Стойка шасси 3/4 выше? Я думаю, что Вы ошибаетесь. На чертеже в 48-м масштабе 26.5мм, на модели 27мм

Звезды да, не на краю. Проглядел. Буду знать =)

Спасибо за комментарии  :roll:

----------


## amigo

я вобшето жил на 6 фонтана недалеко от дороги скоторои они взлетали . мои комп глучит и не могу послат фотки , постараюс попозже. ну а шитки шасси налюбои фото касаютса крыла . кстати , киль у ишака  смотрет в сторону  , а едик дал его прямо . то что киль красили  в краснии , вполне возможно. ест хорошии саит с воспоминаниями  ветеранов , они ето потверждают . http://www.iremember.ru/      oчень рекомендую .

----------


## Kasatka

С удовольствием посмотрю на фотки.

Про крутку киля я знаю, но тут уж ничего не поделаешь. На модели его "выкрутить" невозможно самому. Так что это к Эдику претензия скорее..=)

----------


## amigo

А.Ф. А разве зенитчики не отличали свои самолеты от немецких? 

-С трудом. Обычно били. Конечно, всех учили по силуэту различать. И нас в училище учили. Даже японские самолеты изучали. Но что толку. Силуэты у всех похожи. Так что обычно применяли цветовую идентификацию дополнительную. Например, красили одну плоскость снизу. У одного полка левая белая, допустим, у другого - красная. Коки были разных цветов. У нас - голубые. У 733 полка - красные. Еще были желтые, тех желторотиками звали. Были еще ответчики для системы опознавания "свой-чужой". 

eto iz vospominanii.

----------


## %u0410%u043B%u0435%u043A%

> Я, Сергей, имел в виду окна выброса гильз. И,вот интересно: в 1980 году я был в тогдашнем Ленинграде в музее ВМФ где висит И-16 якобы Сафроновский, так у него стенок ниш шасси небыло и в вырезах видна механика выпуска,детали конструкции и т.д. Ниразу нигде не встречал такого фото, хотя их из этого музея довольно много.

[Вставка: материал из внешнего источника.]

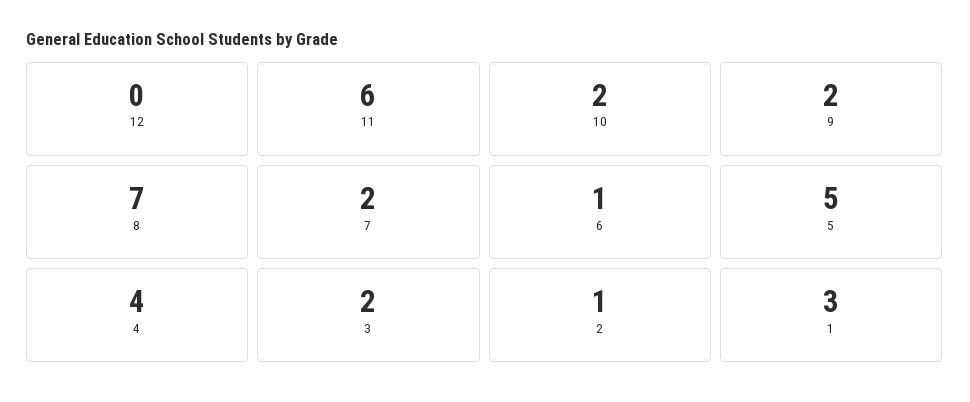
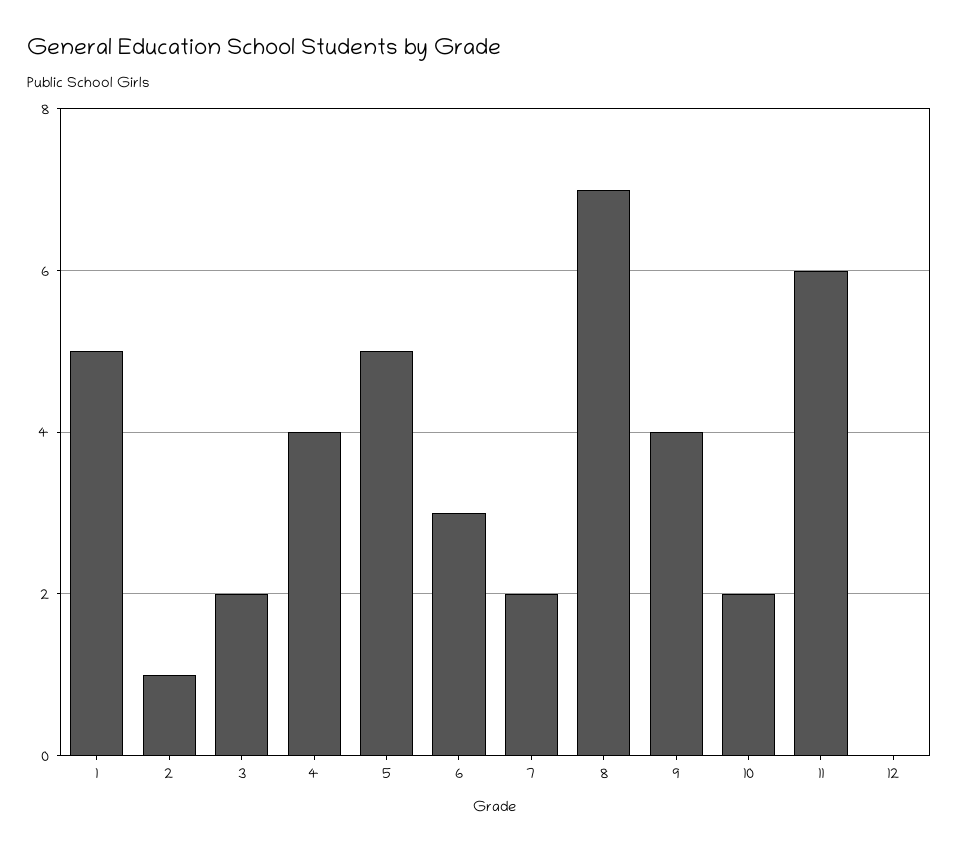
9: 2 -> 4
6: 1 -> 3
1: 3 -> 5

Что, надо? Их есть у меня :-)

----------


## Алексей Матвиенко(ATC)

Браузер глючит, что ли...

----------


## Стелла

Да...он такой милый...Сережа - ты молодец...
мне навится, что ты так увлечен чем-то необычным...я очень уважаю тебя за это
в наше время такой парень-редкость

----------


## Петр Берестовой

> в наше время такой парень-редкость


ну, нас тут много...  :Wink:

----------


## Kasatka

у тебя нет милых моделей, Петя! =)

Стелла, спасибки =)

----------


## Петр Берестовой

1. я не о моделях, а о нас
 :Wink:  
2. ты всех просто не видел
=))

----------